I propose, instead, to think of scale through a dynamic relation between parts and wholes – each might be reconstituted standing in a dynamic relation to each other. After all, we know that from some perspectives a part can be larger than the whole because in taking its place among other parts, any one part is likely to lose some of its distinctive attributes that were manifested when it stood alone. Thus, when I track the manner in which the police posts function in the slums of Delhi or Mumbai, certain aspects of the mechanisms of governance are revealed that are not apparent in such sites as a court of law where a judge is rearranging the facts, in the process of a criminal hearing as lawyers and witnesses are made to recount events in an adversarial setting.

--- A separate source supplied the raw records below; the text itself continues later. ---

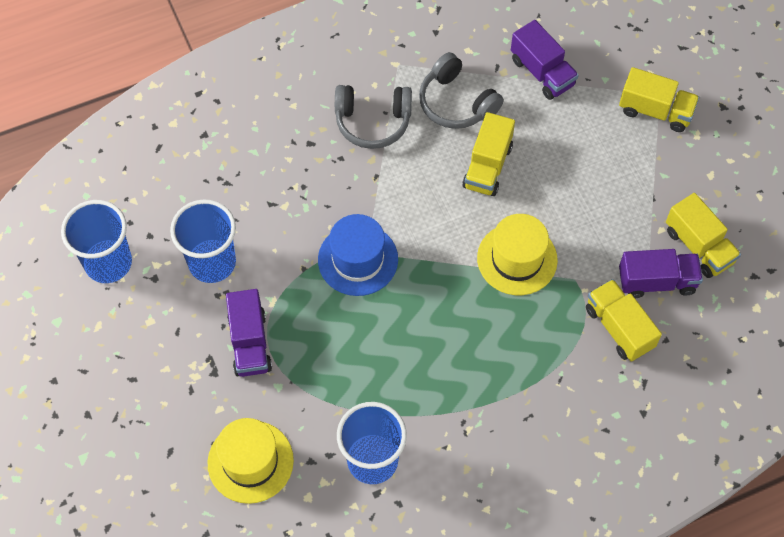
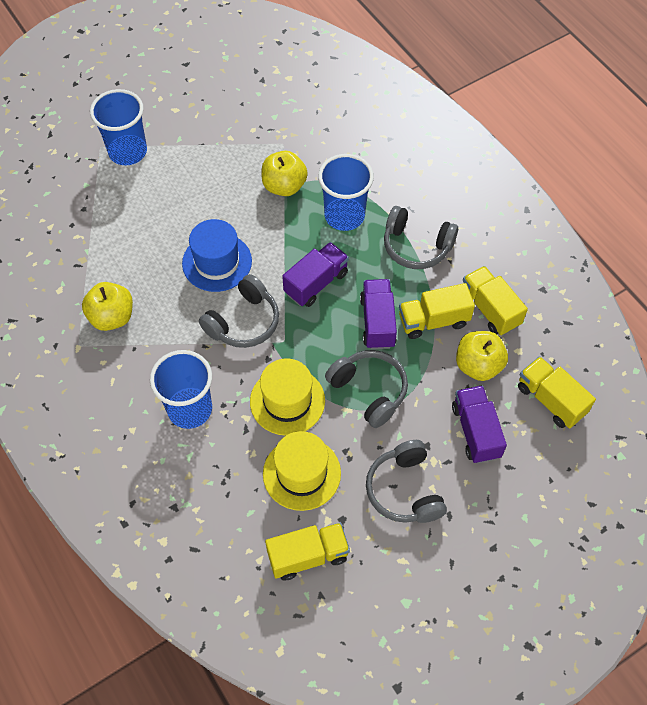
grey headphones: 2 -> 4
yellow apple: 0 -> 3

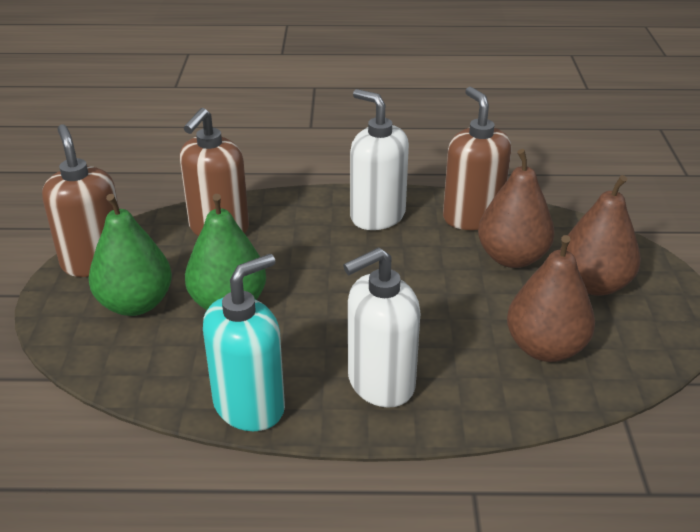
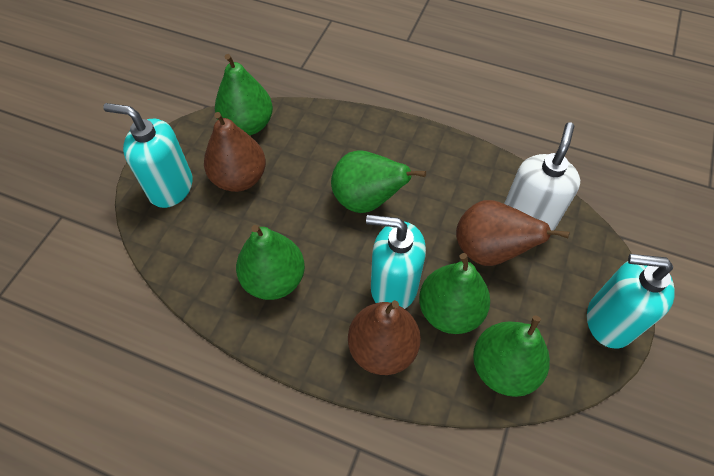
brown soap dispenser: 3 -> 0
green pear: 2 -> 5
turquoise soap dispenser: 1 -> 3
white soap dispenser: 2 -> 1

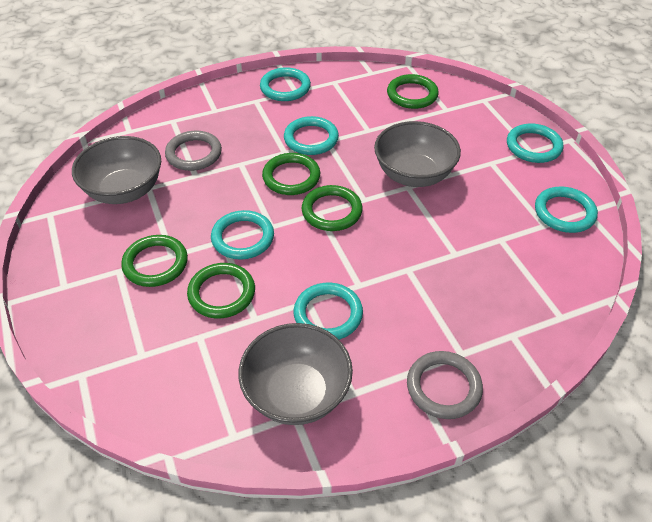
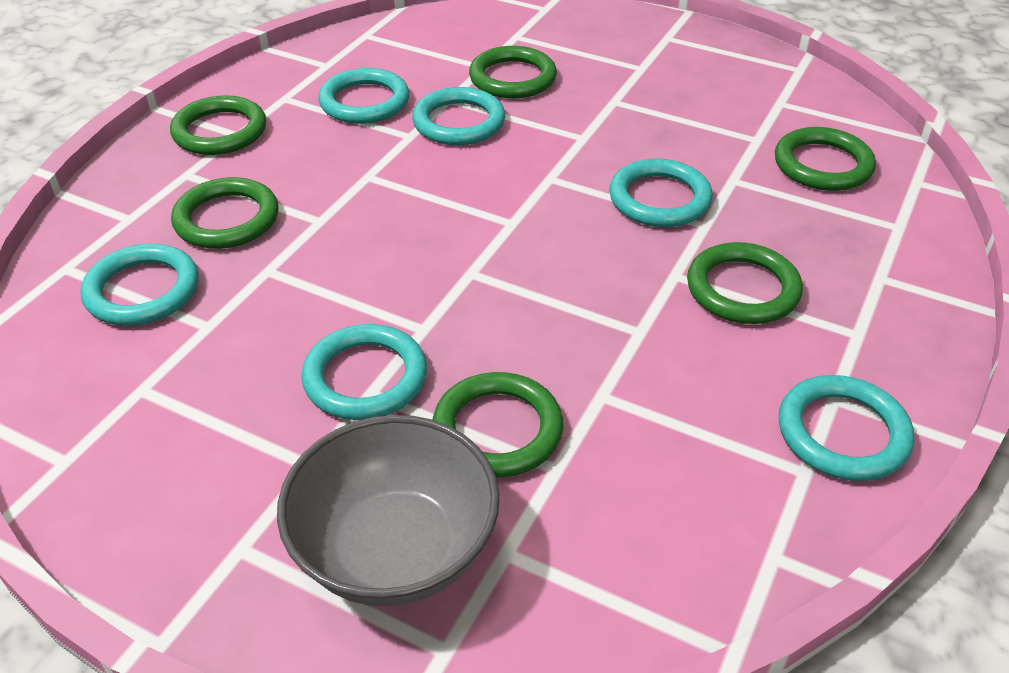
green ring: 5 -> 6
grey bowl: 3 -> 1
grey ring: 2 -> 0

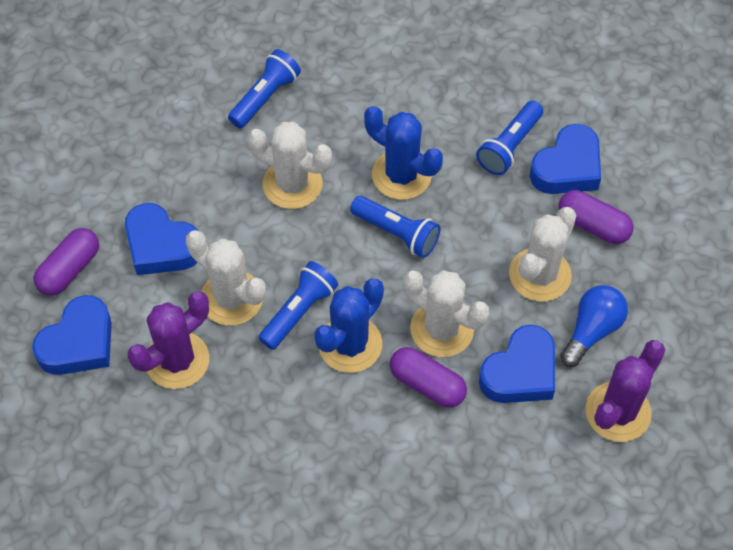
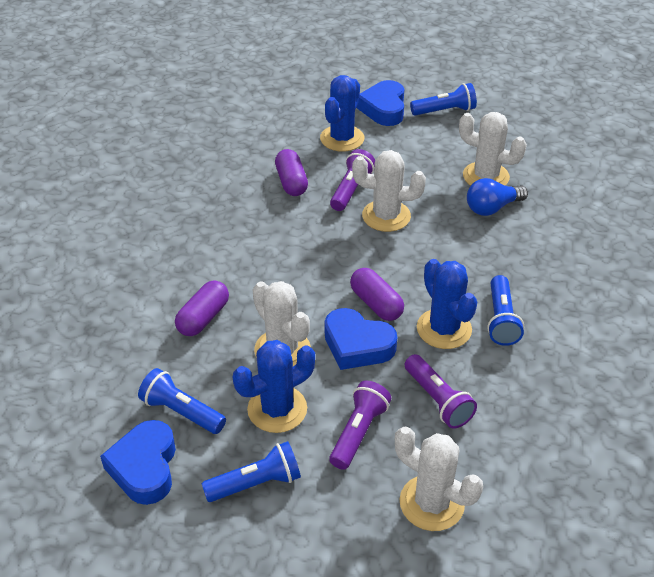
blue cactus: 2 -> 3
blue heart: 4 -> 3
purple cactus: 2 -> 0
purple flashlight: 0 -> 3

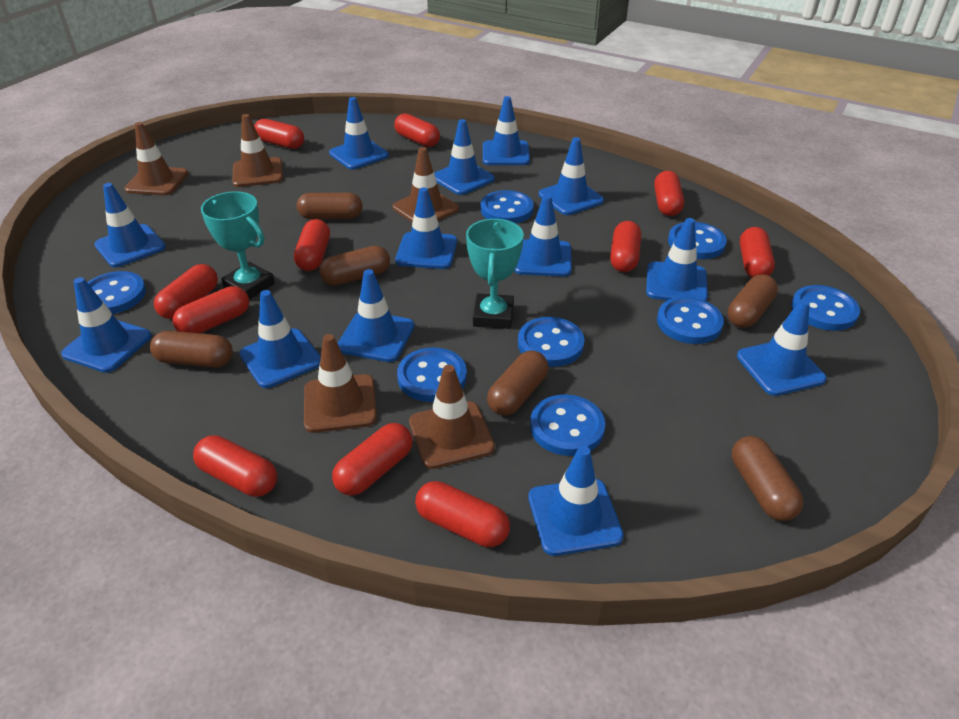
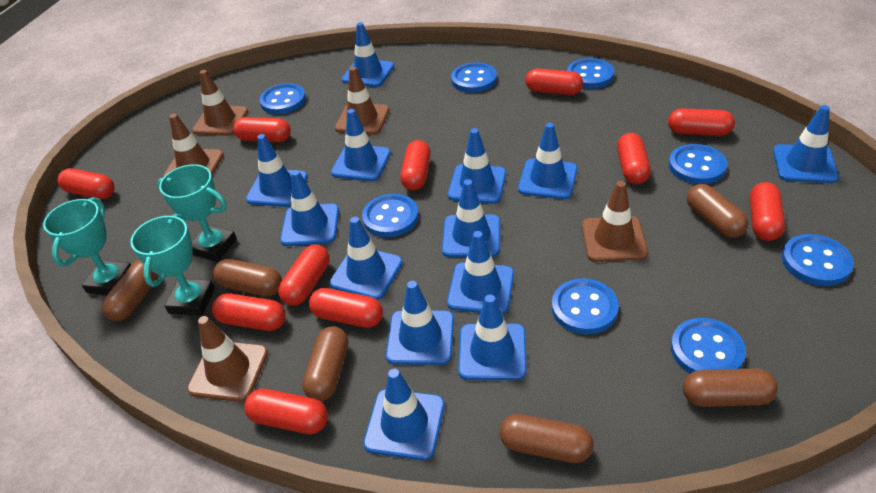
turquoise trophy: 2 -> 3

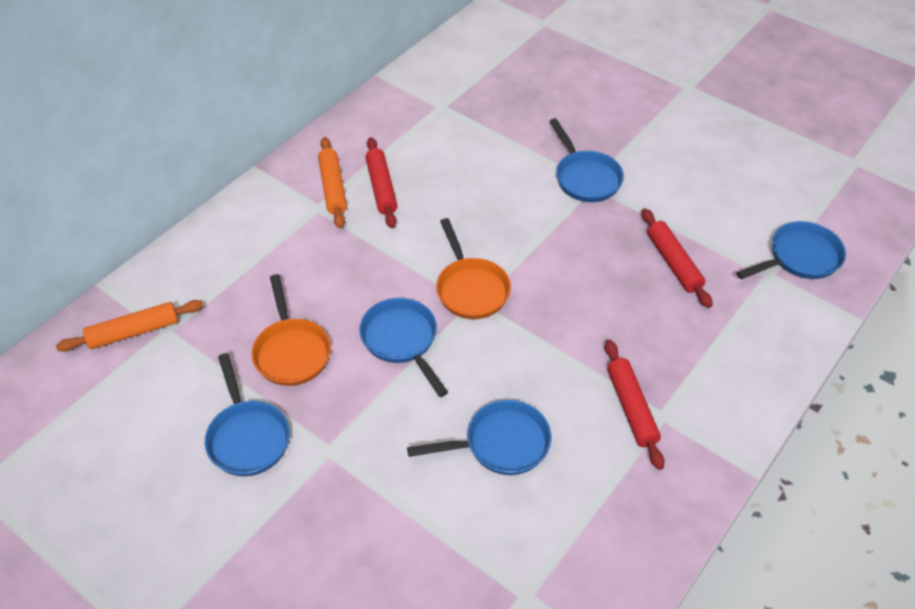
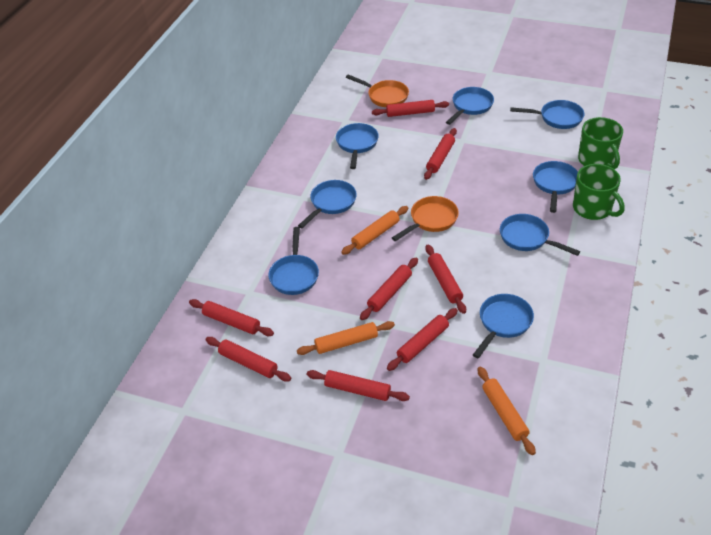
blue pan: 5 -> 8
green mug: 0 -> 2
orange rolling pin: 2 -> 3
red rolling pin: 3 -> 8

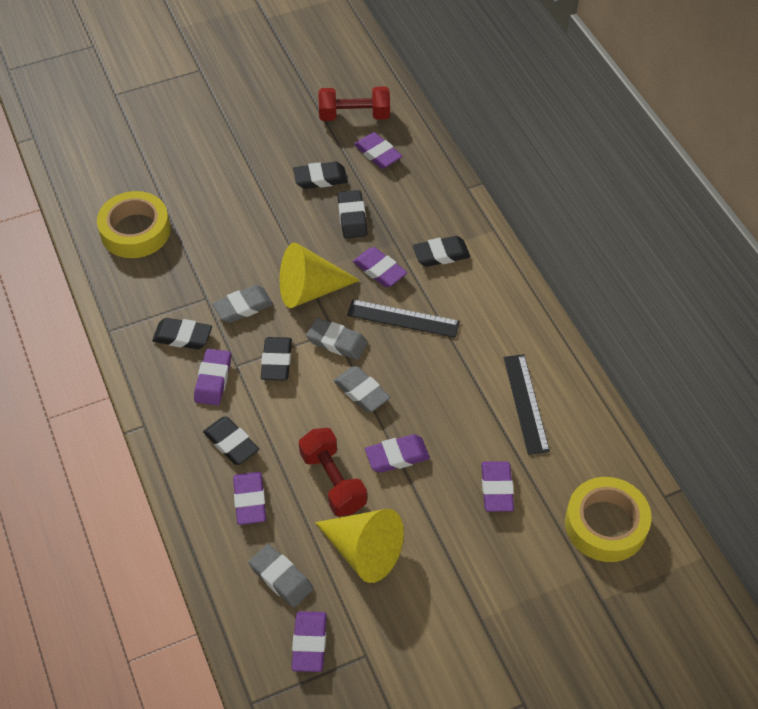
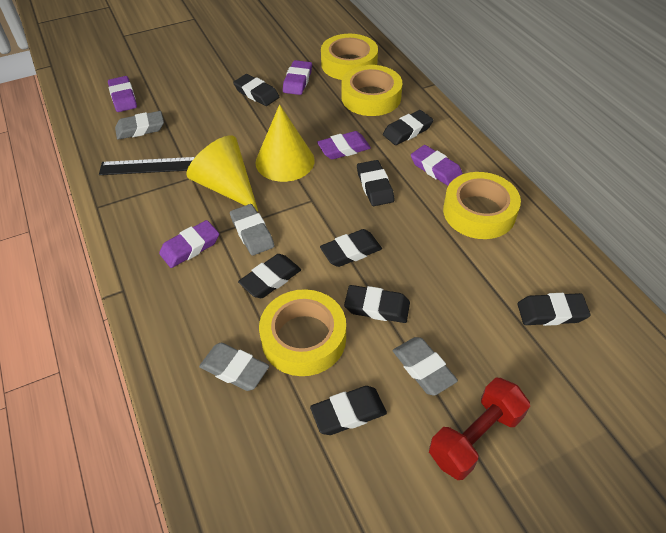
black eraser: 6 -> 8
black ruler: 2 -> 1
purple eraser: 7 -> 5
red dumbbell: 2 -> 1
yellow tape: 2 -> 4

In fact, neither objects implicated in a crime, nor subjects remain stable as they move from one place to another, say from a neighborhood in which a fight occurred to the police station or a court of law: nor is the order of recounting an event in everyday life in the slums of the same order as recounting the same event in a court under the pressure of legal definitions of relevance, direct witnessing, hearsay, and cross-examination.4 In other words, the story of a crime and of policing that one elicits through ongoing participation in the life of a slum might remain in the confines of this local milieu or it might move along different networks that draw upon NGOs, politicians, policemen, and become grafted onto other events, ending up in a court of law. However, we cannot simply add up the different components of these stories as if these were pieces of a jigsaw puzzle that will “naturally” fit into a pattern. Instead, we might think of a fragment as it breaks from one context and attaches itself to another one in ways that its earlier location might be made to disappear or the fragment might disturb the harmony of its new location (see Das 2007, 2020).

In a recent paper, Kublitz (2021) offers a fine example of marrying scale to perspective as she tracks the killing by the Danish police force of a petty criminal, called Omar, whose Muslim identity leads the police to remake the narrative of his killing by elevating his actions and attributing them to the actions of a “foreign terrorist.” What is interesting in Kublitz’s analysis is that she shows how simultaneously his life within the local-level gang-related violence is engulfed and made to disappear as the narrative of the foreign terrorist takes hold of public imagination and in the strategic reasoning of security forces. We can see that the more global story of Western countries under threat from Islamic terrorism does not so much contain the history of police actions and inactions at the lower level, as make them irrelevant for the more globally recognizable story and subsequent investment of vast resources in the industry of policing projects to combat radicalization of Muslim youth. As we will see in the next chapter, those who are attentive judges in the courts in India set up to investigate terror-related crimes always consider the possibility that the police are trying to solve the problem of gang-related violence by pushing the case as a terror-related case so as to avoid normal legal procedures.

The picture of parts that fit into coherent wholes is precisely what gives power to statist knowledge because the discordance and disharmony that would result from a mereological form of reasoning is made to disappear by the assumption that the whole by definition includes the parts, and that what is true for the encompassing whole (e.g., the state) must be true for each of its constituent parts (e.g., communities, families), since these parts stand in a nested relation where larger parts contain the smaller ones. As we shall see, this kind of formulation makes the specificity of local events disappear as generalizations are generated to tell “the bigger story.” This formulation invites a consideration of the possibility of alternate genealogies of sovereignty than within the statist ideology we located in the boundaries drawn between civilized and barbaric violence.